Le second en veillant à ce que la santé des salariés ne soit pas mise à mal comme cela arrive souvent en cas de réduction de personnel lorsque la charge de travail supplémentaire incombe à ceux qui restent.

 

Au cours de la journée consacrée à la justice environnementale, le festival a proposé la projection du film « Même la pluie », réalisé en 2010 par Icíar Bollaín. Dans ce long-métrage, une troupe cinématographique débarque en Bolivie pour tourner un film sur la colonisation de Cristophe Colomb et l’asservissement des indigènes et finit par se retrouver en plein milieu de la « guerre de l’eau ». Il s’agit d’une lutte acharnée que les habitants de Cochabamba ont menée – et gagnée – en 2000 contre la privatisation de l’accès à l’eau courante, voulue par le pouvoir en place suite à un accord avec une multinationale des États-Unis. Montrant efficacement un parallèle entre la colonisation de l’Amérique Latine au XVIème siècle et celle d’aujourd’hui, le film aborde le sujet des conflits entre les peuples et les pouvoirs des états et des financiers autour des biens communs.

A l’issue du film un débat dans lequel l’économiste Riccardo Petrella (l’un des plus importants experts des politiques de l’eau qui écrit également dans les colonnes de Pressenza), a éclairci les raisons pour lesquelles on ne peut pas se dire à l’abri de « guerres » pour les biens communs.

Depuis au moins trente ans, le monde est dans une situation de grande violence économique et politique, caractérisée par une véritable « lutte de classes » des riches contre les pauvres. L’eau, tout comme l’air, les semences, l’éducation et la santé, sont désormais officiellement reconnus comme « biens économiques » et non comme bien communs et universels. Ils sont donc soumis aux lois du marché et font l’objet de conflits. La gestion de ces biens est presque totalement déléguée à des entreprises privées et à la finance, ce qui a réduit de façon drastique le poids des pouvoirs publics et démocratiques et, par conséquent, celui des peuples.
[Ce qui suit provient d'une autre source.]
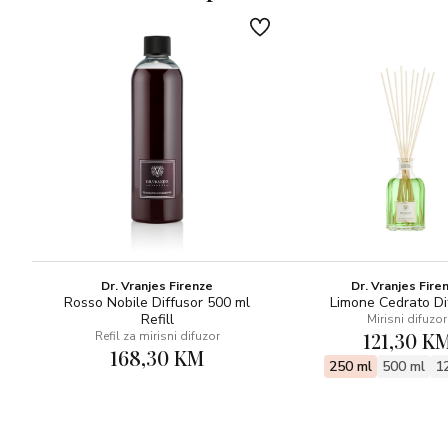
GORNJE NOTE: Limun, Grejp, Menta
BAZNE NOTE: Cedrovina, Vetiver, Mošus
NOTE SRCA: Đumbir, Geranija
Dr. Vranjes Firenze
Dr. Vranjes Fire
Rosso Nobile Diffusor 500 ml
Limone Cedrato Di
Refill
Mirisni difuzor
121,30 K
Refil za mirisni difuzor
168,30 KM
250 ml
500 ml
1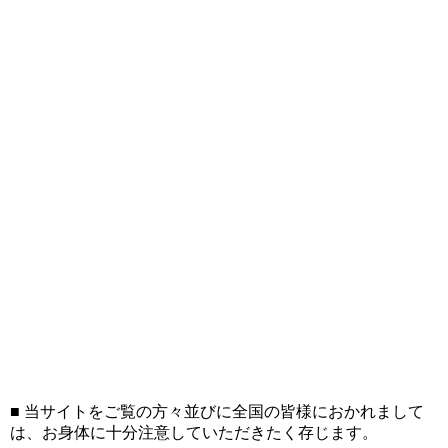
■ 当サイトをご覧の方々並びに全国の皆様におかれまして
は、お身体に十分注意していただきたく存じます。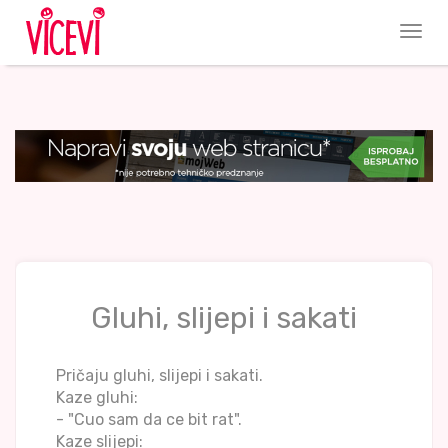
Gluhi, slijepi i sakati
Pričaju gluhi, slijepi i sakati.
Kaze gluhi:
- "Cuo sam da ce bit rat".
Kaze slijepi: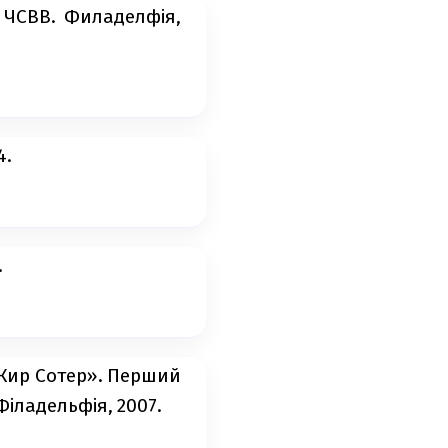
 ЧСВВ. Филаделфія,
4.
.
«Кир Сотер». Перший
іладельфія, 2007.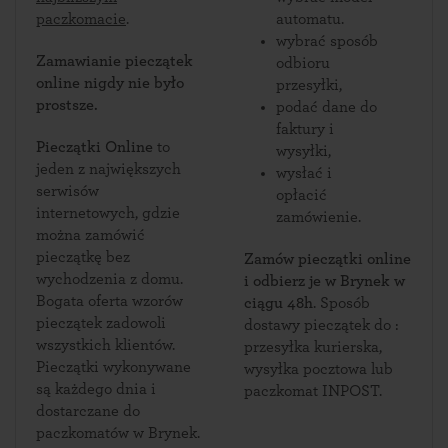
paczkomacie
.
automatu.
wybrać sposób
Zamawianie pieczątek
odbioru
online nigdy nie było
przesyłki,
prostsze.
podać dane do
faktury i
Pieczątki Online
to
wysyłki,
jeden z największych
wysłać i
serwisów
opłacić
internetowych, gdzie
zamówienie.
można zamówić
pieczątkę bez
Zamów pieczątki online
wychodzenia z domu.
i odbierz je w Brynek w
Bogata oferta wzorów
ciągu 48h
. Sposób
pieczątek zadowoli
dostawy pieczątek do :
wszystkich klientów.
przesyłka kurierska,
Pieczątki wykonywane
wysyłka pocztowa lub
są każdego dnia i
paczkomat INPOST.
dostarczane do
paczkomatów w Brynek.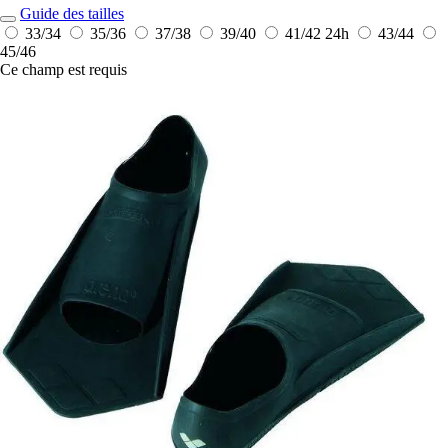
Guide des tailles
33/34
35/36
37/38
39/40
41/42
24h
43/44
45/46
Ce champ est requis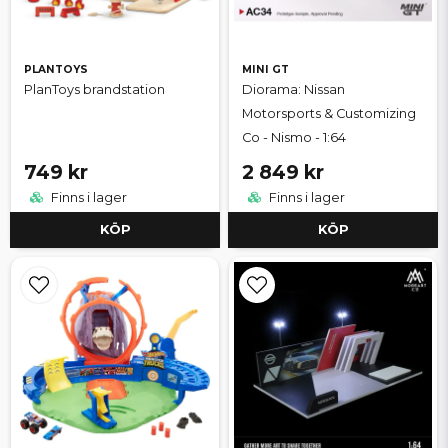
PLANTOYS
MINI GT
PlanToys brandstation
Diorama: Nissan
Motorsports & Customizing
Co - Nismo - 1:64
749 kr
2 849 kr
Finns i lager
Finns i lager
KÖP
KÖP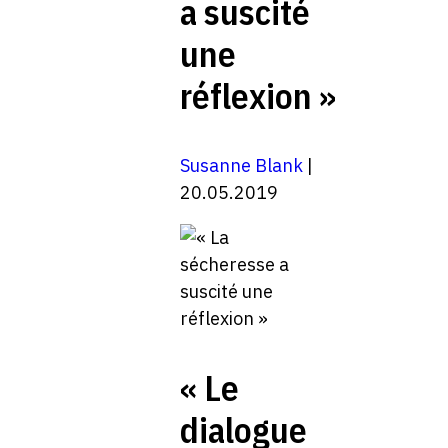
a suscité
une
réflexion »
Susanne Blank
|
20.05.2019
« Le
dialogue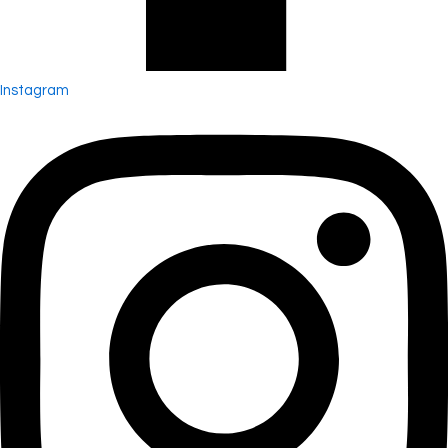
Instagram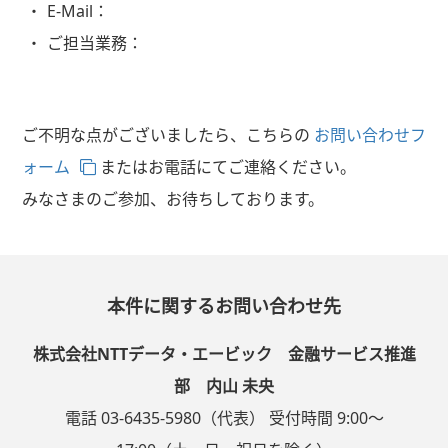
E-Mail：
ご担当業務：
ご不明な点がございましたら、こちらの
お問い合わせフ
ォーム
またはお電話にてご連絡ください。
みなさまのご参加、お待ちしております。
本件に関するお問い合わせ先
株式会社NTTデータ・エービック 金融サービス推進
部 内山 未央
電話 03-6435-5980（代表） 受付時間 9:00～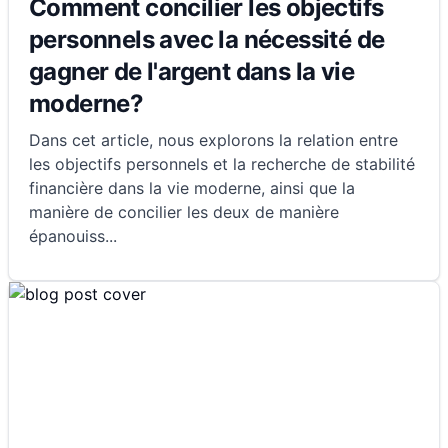
Comment concilier les objectifs
personnels avec la nécessité de
gagner de l'argent dans la vie
moderne?
Dans cet article, nous explorons la relation entre
les objectifs personnels et la recherche de stabilité
financière dans la vie moderne, ainsi que la
manière de concilier les deux de manière
épanouiss
...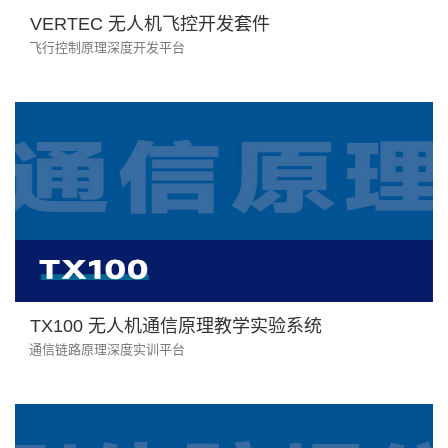
VERTEC 无人机飞控开发套件
飞行控制原理深度开发平台
TX100 无人机通信原理教学实验系统
通信链路原理深度实训平台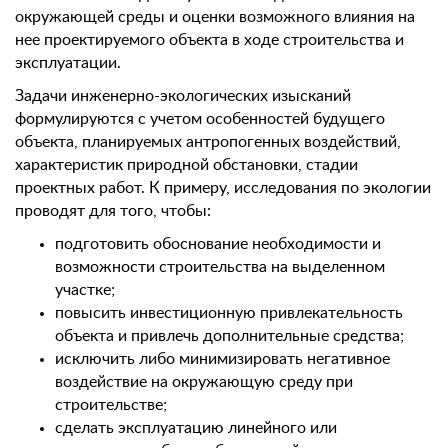
окружающей среды и оценки возможного влияния на
нее проектируемого объекта в ходе строительства и
эксплуатации.
Задачи инженерно-экологических изысканий
формулируются с учетом особенностей будущего
объекта, планируемых антропогенных воздействий,
характеристик природной обстановки, стадии
проектных работ. К примеру, исследования по экологии
проводят для того, чтобы:
подготовить обоснование необходимости и
возможности строительства на выделенном
участке;
повысить инвестиционную привлекательность
объекта и привлечь дополнительные средства;
исключить либо минимизировать негативное
воздействие на окружающую среду при
строительстве;
сделать эксплуатацию линейного или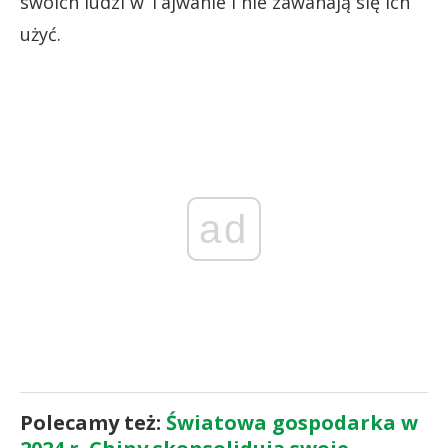
swoich ludzi w Tajwanie i nie zawahają się ich
użyć.
ad
Polecamy też:
Światowa gospodarka w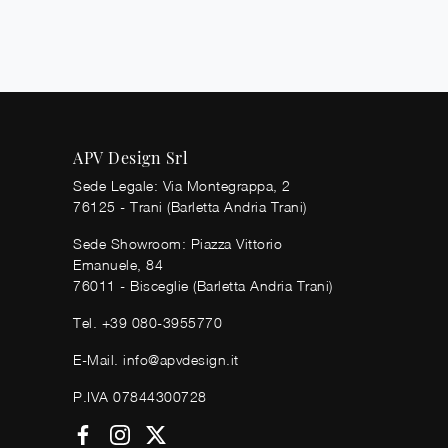
APV Design Srl
Sede Legale: Via Montegrappa, 2
76125 - Trani (Barletta Andria Trani)
Sede Showroom: Piazza Vittorio
Emanuele, 84
76011 - Bisceglie (Barletta Andria Trani)
Tel.
+39 080-3955770
E-Mail.
info@apvdesign.it
P.IVA 07844300728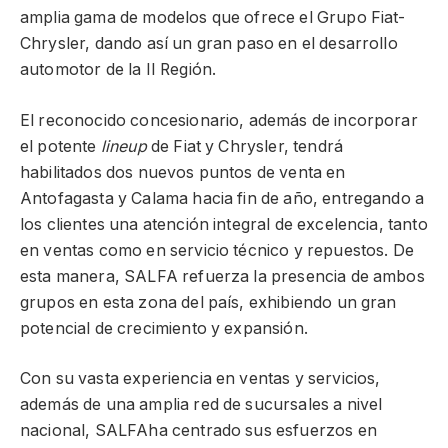
amplia gama de modelos que ofrece el Grupo Fiat-
Chrysler, dando así un gran paso en el desarrollo
automotor de la II Región.
El reconocido concesionario, además de incorporar
el potente
lineup
de Fiat y Chrysler, tendrá
habilitados dos nuevos puntos de venta en
Antofagasta y Calama hacia fin de año, entregando a
los clientes una atención integral de excelencia, tanto
en ventas como en servicio técnico y repuestos. De
esta manera, SALFA refuerza la presencia de ambos
grupos en esta zona del país, exhibiendo un gran
potencial de crecimiento y expansión.
Con su vasta experiencia en ventas y servicios,
además de una amplia red de sucursales a nivel
nacional, SALFAha centrado sus esfuerzos en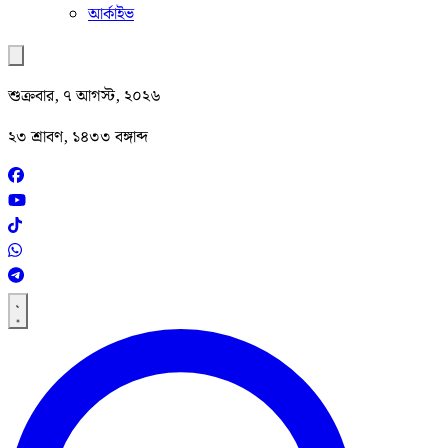
আর্কাইভ
শুক্রবার, ৭ আগস্ট, ২০২৬
২৩ শ্রাবণ, ১৪৩৩ বঙ্গাব্দ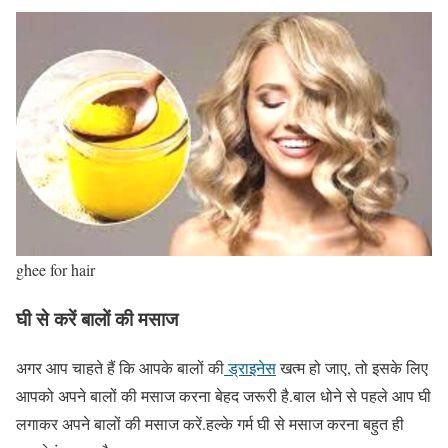
ghee for hair
घी से करें बालों की मसाज
अगर आप चाहते हैं कि आपके बालों की
ड्राइनेस
खत्म हो जाए, तो इसके लिए
आपको अपने बालों की मसाज करना बेहद जरूरी है.बाल धोने से पहले आप घी
लगाकर अपने बालों की मसाज करें.हल्के गर्म घी से मसाज करना बहुत ही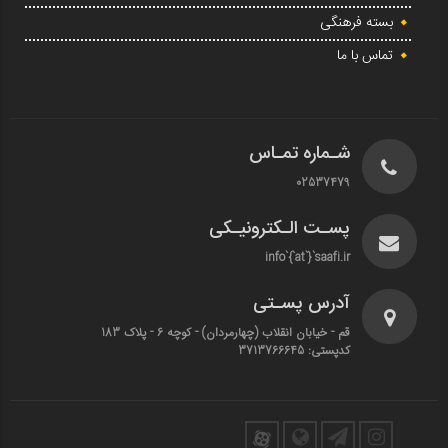
بسته فرهنگی
تماس با ما
شـماره تمـاس
02537479
پسـت الـکترونیـکی
info`{`at`}`saafi.ir
آدرس پسـتی
قم - خیابان انقلاب (چهارمردان)‌ - کوچه 6 - پلاک 183
کدپستی: 3713766645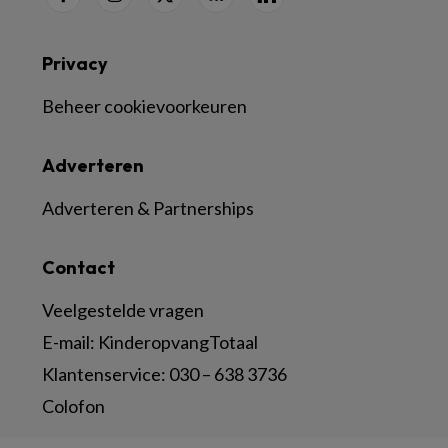
Privacy
Beheer cookievoorkeuren
Adverteren
Adverteren & Partnerships
Contact
Veelgestelde vragen
E-mail:
KinderopvangTotaal
Klantenservice:
030 – 638 3736
Colofon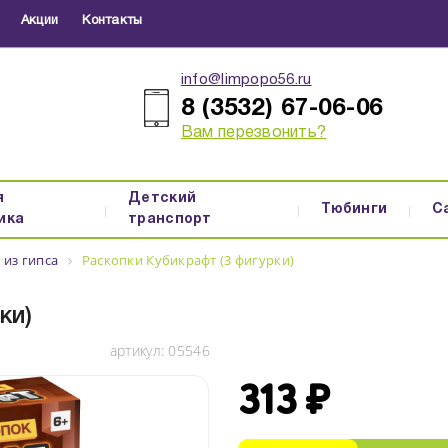
Акции
Контакты
info@limpopo56.ru
8 (3532) 67-06-06
Вам перезвонить?
я
Детский
Тюбинги
С
ика
транспорт
 из гипса
Раскопки Кубикрафт (3 фигурки)
ки)
артикул:
05546
313 ₽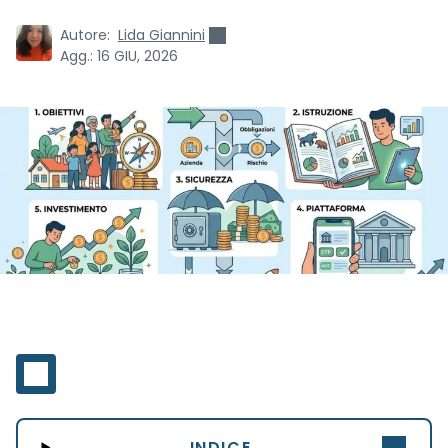
Autore:
Lida Giannini
Agg.:
16 GIU, 2026
INDICE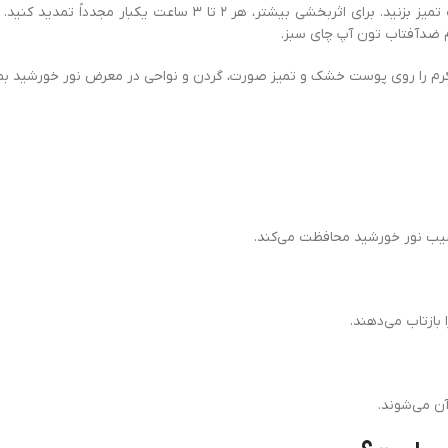
حداقل ۳۰ دقیقه قبل از قرار گرفتن در معرض نور خورشید کرم را روی پ
 ضدآفتاب تون آپ چای سبز.
ز کرم را روی پوست خشک و تمیز صورت، گردن و نواحی در معرض نور خورشید بما
سیب نور خورشید محافظت می‌کند.
بازتاب می‌دهند.
ن می‌شوند.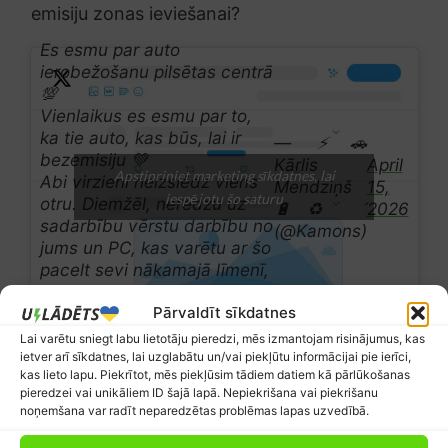
emisiju zonas ieviešanai?
Es esmu par auto
ierobežošanu pilsētas centrā
💯
Vienlaikus es esmu par to,
ka tie auto, kas būs, lai ir
— ⚡🚗
bezemisiju 💚
Kārlis
April
Apstipriniet marketing sīkdatnes, lai
Abi virzieni neizslēdz viens
Mendziņš
15,
iespējotu šo saturu
otru. Diemžēl, neredzu uz
🔋♻️ 
2026
sadarbību vērstu darbību no
(@Kamons)
jums un PC, kas varētu ar šo
pacelt sevi nākamajā līmenī,
nevis apvainoties…
Pārvaldīt sīkdatnes
pic.twitter.com/XbqDeAZ57T
Lai varētu sniegt labu lietotāju pieredzi, mēs izmantojam risinājumus, kas
ietver arī sīkdatnes, lai uzglabātu un/vai piekļūtu informācijai pie ierīci,
Ja rakstā pamanīji kļūdu, padod mums par to ziņu,
kas lieto lapu. Piekrītot, mēs piekļūsim tādiem datiem kā pārlūkošanas
iezīmējot ačgārno tekstu un nospiežot
Ctrl+Enter
. Paldies!
pieredzei vai unikāliem ID šajā lapā. Nepiekrišana vai piekrišanu
noņemšana var radīt neparedzētas problēmas lapas uzvedībā.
Les traités comme par exemple le TTIP-TAFTA montrent très bien ce processus. Selon Riccardo Petrella, le seul moyen de réagir à tout cela et d’éviter cette violence faite aux êtres humains et à la nature est de lutter pour se réapproprier les biens communs et pour contrôler de façon collective les centres de décision et les marchés financiers.

Gabriel Amard, co-fondateur de la coordination « Eau Bien Commun France », a rebondi sur cette nécessité, en montrant comment il a été possible, dans plusieurs cas en France, de republiciser la gestion de l’eau et de rendre  l’accès à l’eau  universel et non limité sur la base de conditions économiques.

A noter également l’exposition de photos du collectif ŒIL, 3 photographes au regard bienveillant et à la position solidaire aux cotés de celles et ceux qui luttent, de la jungle de Calais au campement de réfugiés de Stalingrad à Paris.